### RECORDS SUPPLIED

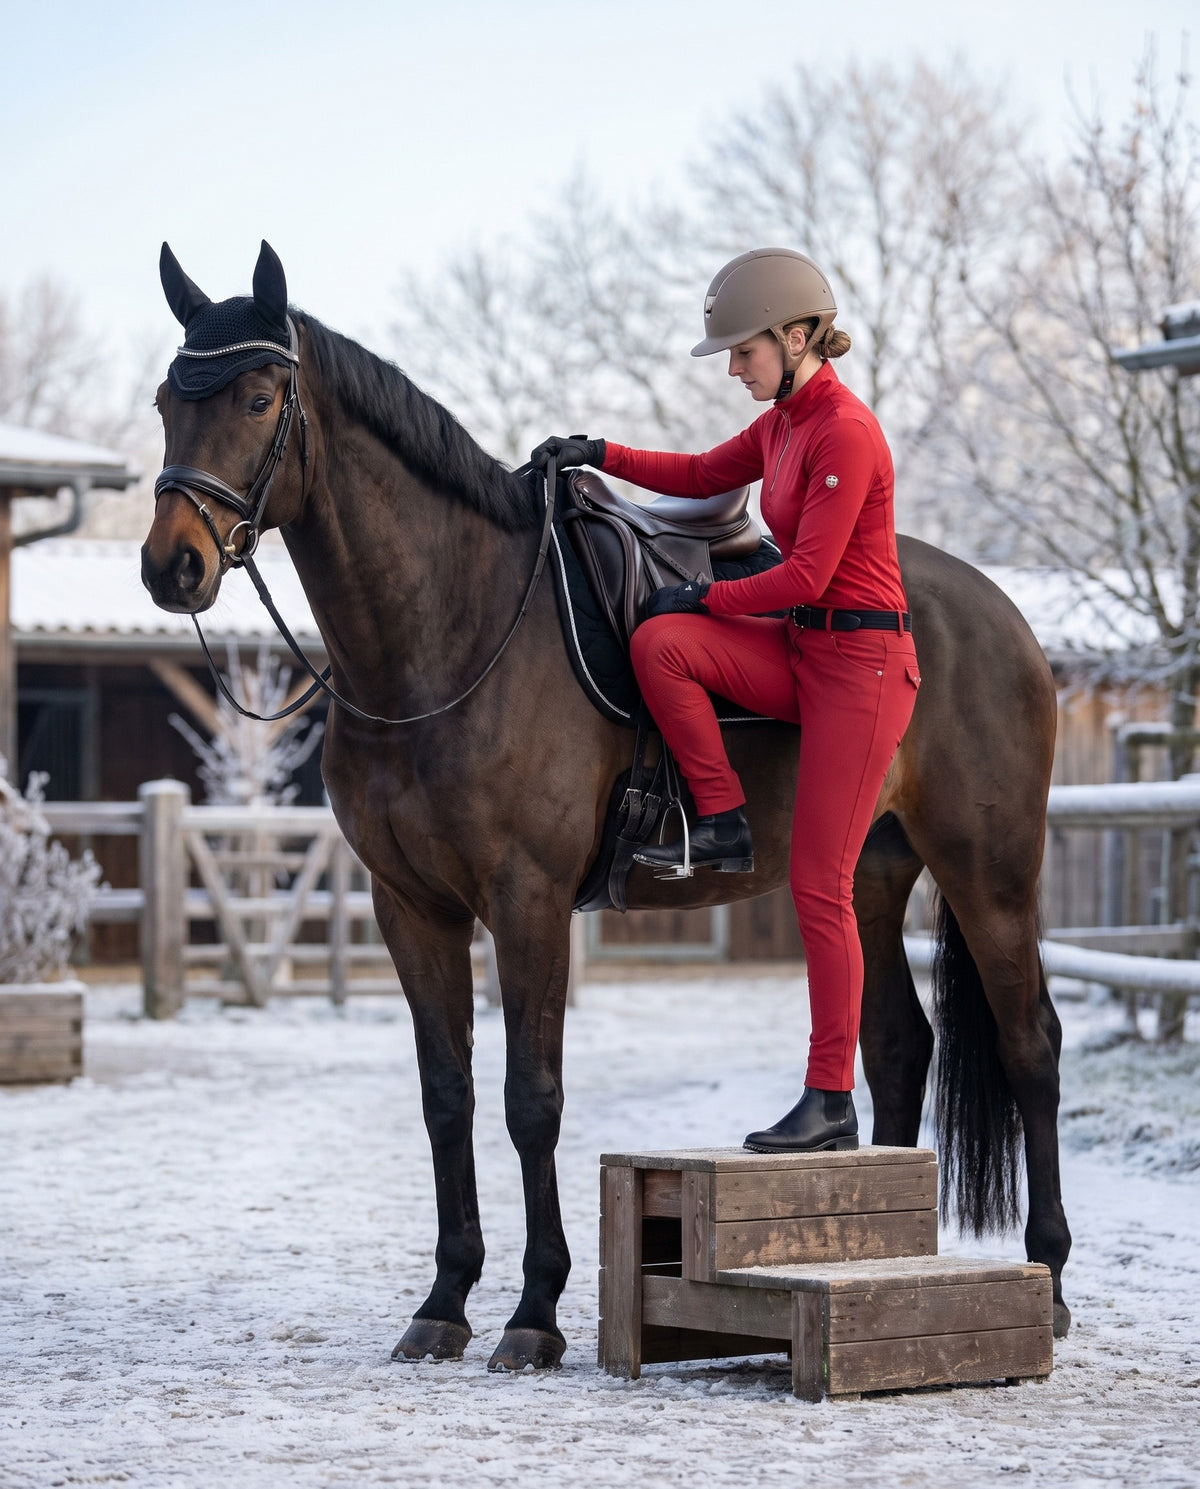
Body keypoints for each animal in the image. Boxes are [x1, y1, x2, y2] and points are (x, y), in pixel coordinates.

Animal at [141, 241, 1072, 1369]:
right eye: (165, 403)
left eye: (258, 395)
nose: (171, 564)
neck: (446, 634)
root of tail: (997, 614)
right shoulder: (412, 906)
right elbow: (446, 1096)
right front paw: (445, 1298)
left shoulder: (528, 900)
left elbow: (530, 1099)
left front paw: (535, 1309)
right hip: (866, 871)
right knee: (898, 1042)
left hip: (990, 871)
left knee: (1031, 1045)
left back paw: (1053, 1277)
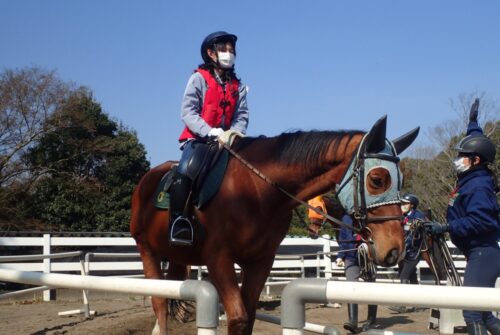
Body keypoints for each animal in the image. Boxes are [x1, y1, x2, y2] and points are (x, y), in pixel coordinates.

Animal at [132, 117, 418, 334]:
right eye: (377, 180)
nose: (395, 250)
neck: (256, 190)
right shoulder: (218, 258)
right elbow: (238, 318)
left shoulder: (260, 261)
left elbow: (248, 317)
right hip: (147, 250)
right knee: (159, 302)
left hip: (177, 257)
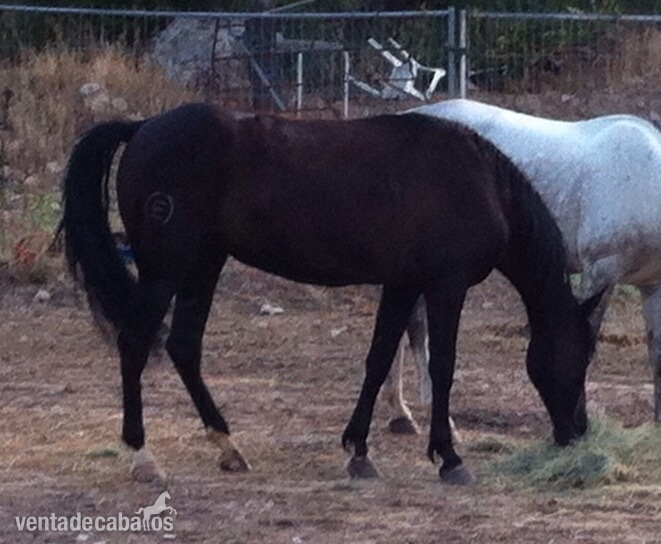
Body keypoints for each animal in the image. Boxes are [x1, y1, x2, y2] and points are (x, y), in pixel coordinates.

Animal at [61, 102, 600, 485]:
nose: (577, 432)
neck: (482, 182)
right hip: (166, 271)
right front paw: (448, 458)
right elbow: (442, 366)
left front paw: (359, 451)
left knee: (183, 347)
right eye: (581, 355)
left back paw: (228, 447)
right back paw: (143, 458)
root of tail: (141, 127)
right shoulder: (445, 286)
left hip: (202, 268)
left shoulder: (402, 284)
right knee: (135, 346)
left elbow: (379, 358)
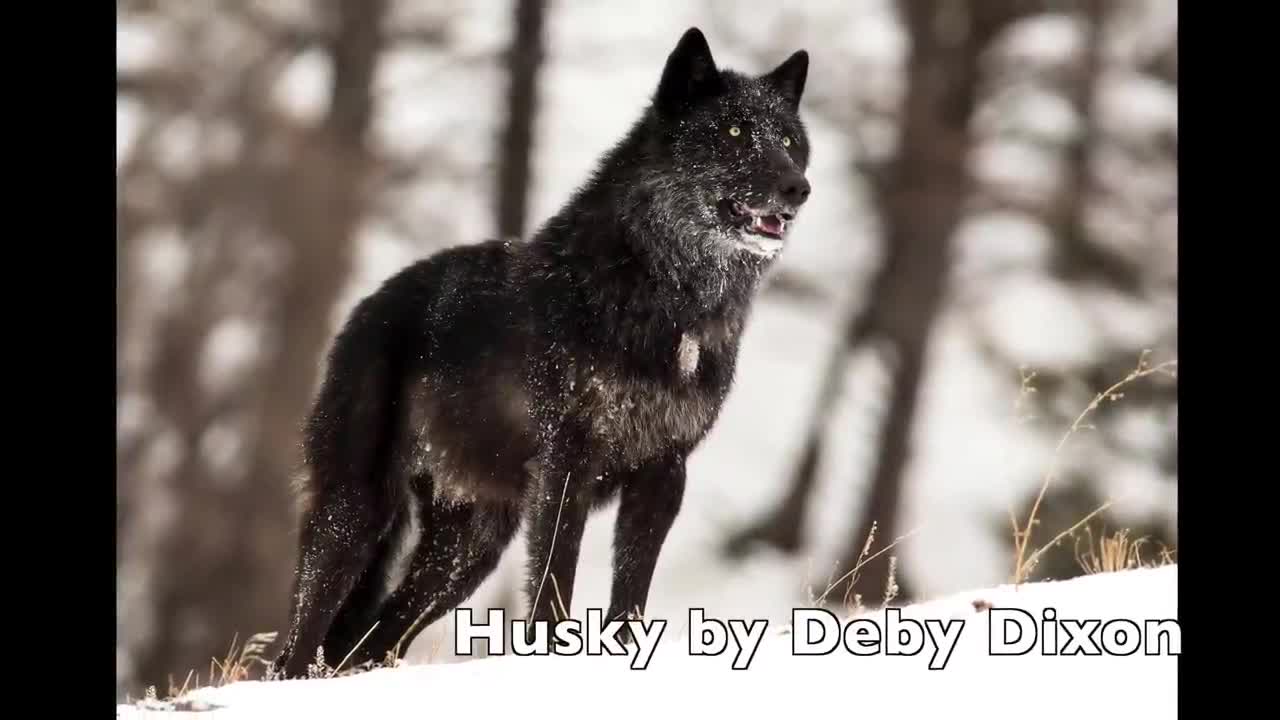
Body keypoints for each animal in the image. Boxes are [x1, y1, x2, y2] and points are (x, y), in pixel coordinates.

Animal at [272, 28, 808, 676]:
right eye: (731, 132)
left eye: (790, 141)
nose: (799, 187)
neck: (669, 299)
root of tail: (368, 303)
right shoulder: (567, 466)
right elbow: (554, 583)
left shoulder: (664, 472)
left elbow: (631, 589)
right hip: (355, 515)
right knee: (301, 640)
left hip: (468, 552)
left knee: (373, 638)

######

REQUIRED WORK: Filter the entries and copy out every line with the word "knee".

ANSWER TO THIS EXERCISE:
right knee: (898, 1042)
left knee: (1031, 1045)
right knee: (159, 302)
left knee: (183, 347)
right knee: (135, 346)
right knee: (301, 640)
left knee: (373, 638)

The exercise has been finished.